The key to a successful SKA lies in two main factors: adequate bone work and effective brain relaxation. Bone work: The craniotomy should extend inferiorly to the superior orbital ridge, medially to the lateral half of the superior orbital line, superiorly about 5 cm above the ridge, and laterally toward the anterior temporal fossa (keyhole point). The medial and superior edges should be beveled for smooth skull closure. Drilling and flattening the sphenoid wing is essential to widen the operative view across the anterior and middle cranial fossae (Figure 3). Brain relaxation: Techniques include external ventricular drainage (EVD), lumbar drainage, and osmotic therapy with mannitol or hypertonic saline are prefered. EVD is preferred when preoperative hydrocephalus is present [31, 32], while lumbar drainage is useful in mild hydrocephalus to reduce intracranial pressure [33, 34]. Lumbar drainage can reduce risk of delayed ischemic neurological deficit (DIND), both EVD and lumbar drainage are benefit for postoperative intracranial pressure monitor [35-38]. Osmotic agents further enhance relaxation when administered before dural opening [39-41]. Adequate arachnoid dissection is another critical step. The arachnoid membrane forms an envelope for vessels and bridging veins; careful sharp dissection with concurrent CSF release allows sufficient relaxation and safe exposure [14, 30]. The SKA provides a wide enough operative angle for bimanual microsurgical manipulation, enabling effective treatment of lesions in both the frontal and temporal fossae (Figure 3).
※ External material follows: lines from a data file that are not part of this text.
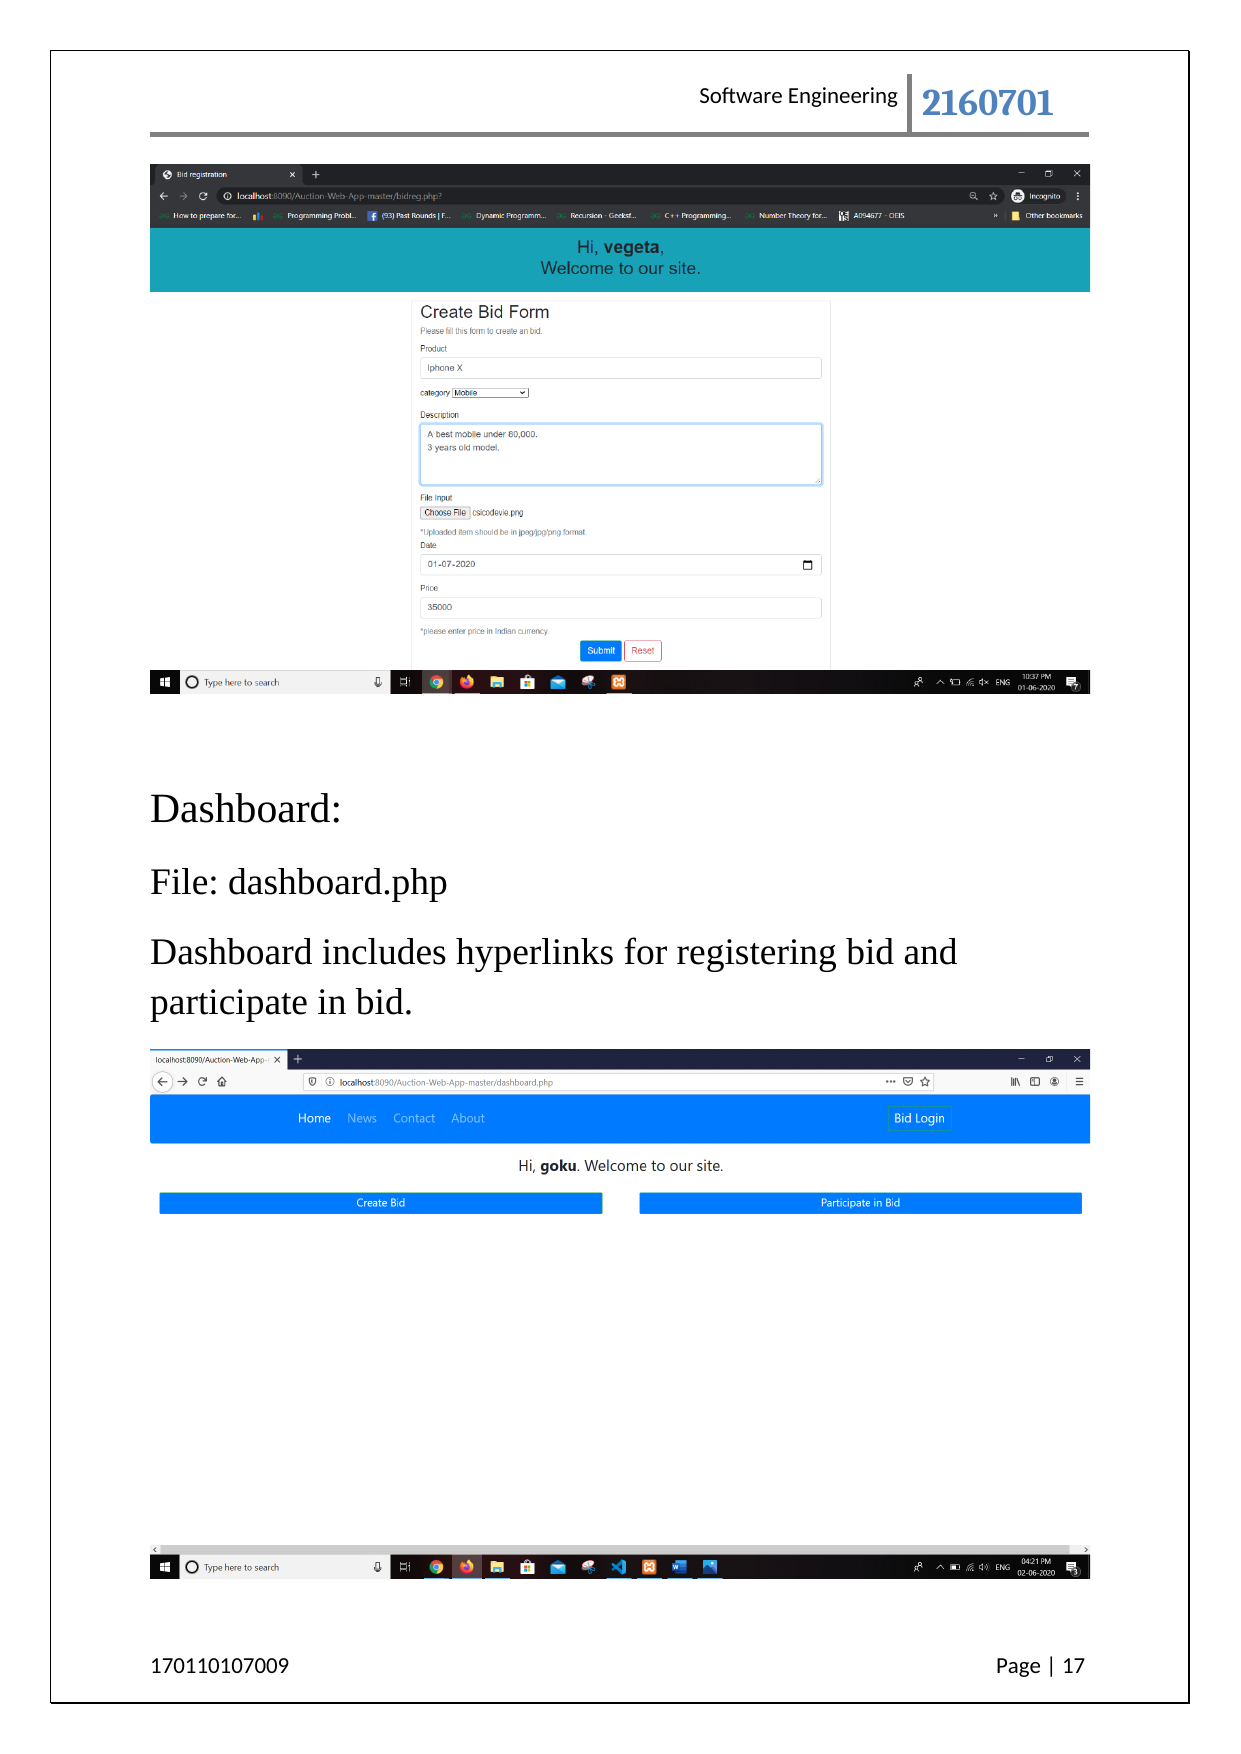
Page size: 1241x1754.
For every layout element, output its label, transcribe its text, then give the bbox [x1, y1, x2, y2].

picture [150, 164, 1091, 694]
picture [150, 1049, 1091, 1579]
text Dashboard: [150, 783, 1089, 831]
text Dashboard includes hyperlinks for registering bid and participate in bid. [150, 930, 1089, 1022]
text File: dashboard.php [150, 859, 1089, 902]
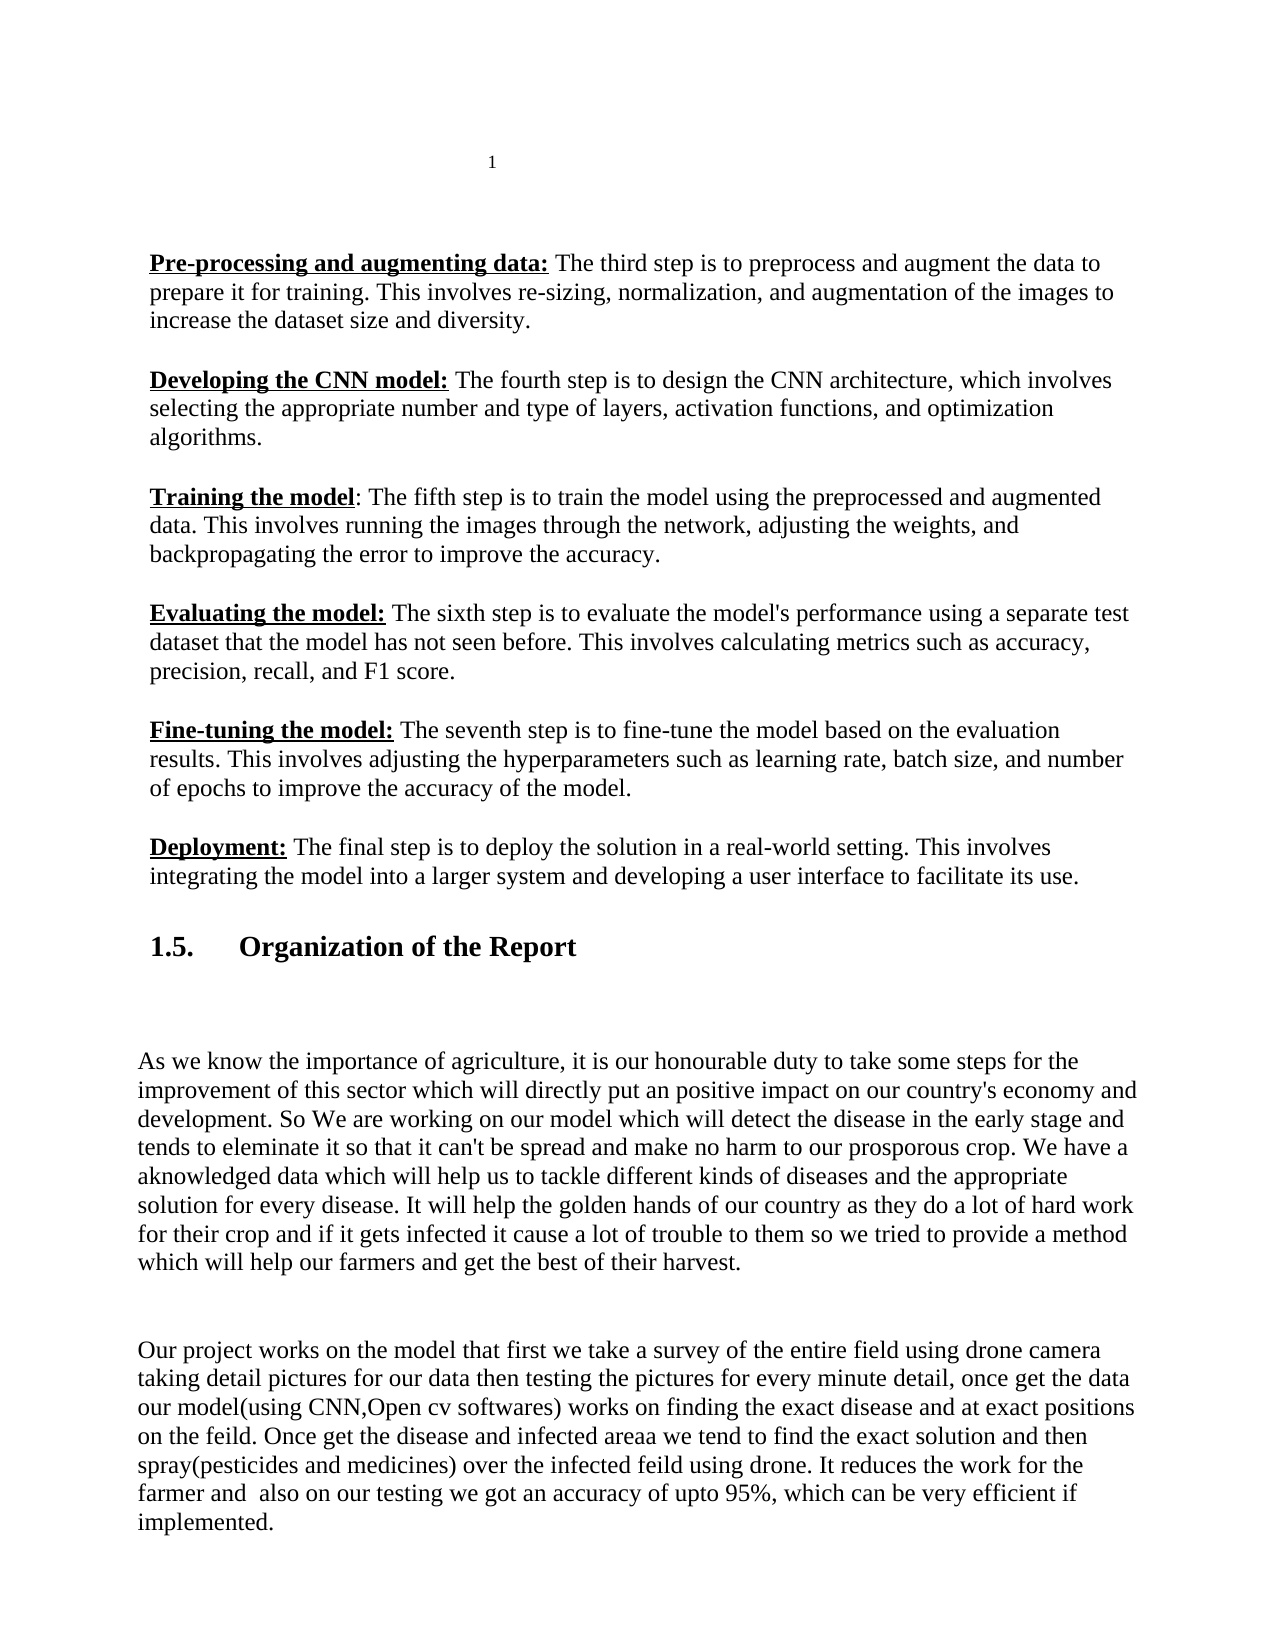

FIGURE 3: Key elements of the SKA include sphenoid wing drilling (SW), sharp arachnoid dissection, and brain relaxation, allowing exposure of the optic nerve (CN2), frontal (F) and temporal (T) fossae.

5. Conclusion

The minimally invasive supraorbital keyhole approach (SKA) is an excellent technique for managing anterior circulation aneurysms in the hands of experienced neurosurgeons. Compared to the conventional pterional approach, SKA offers significant advantages in operative time, blood loss, postoperative morbidity, and long-term functional recovery. Critical factors for success include meticulous bone exposure, sufficient sphenoid wing drilling, and appropriate management of brain swelling. The limitation of this study are single-center design, retrospective nature, surgeon experience variability. Beyond aneurysm surgery, the SKA can be effectively applied to other anterior and middle cranial fossa pathologies, such as tumors, third ventriculostomy via lamina terminalis fenestration, pituitary macroadenomas, and repair of cerebrospinal fluid leaks.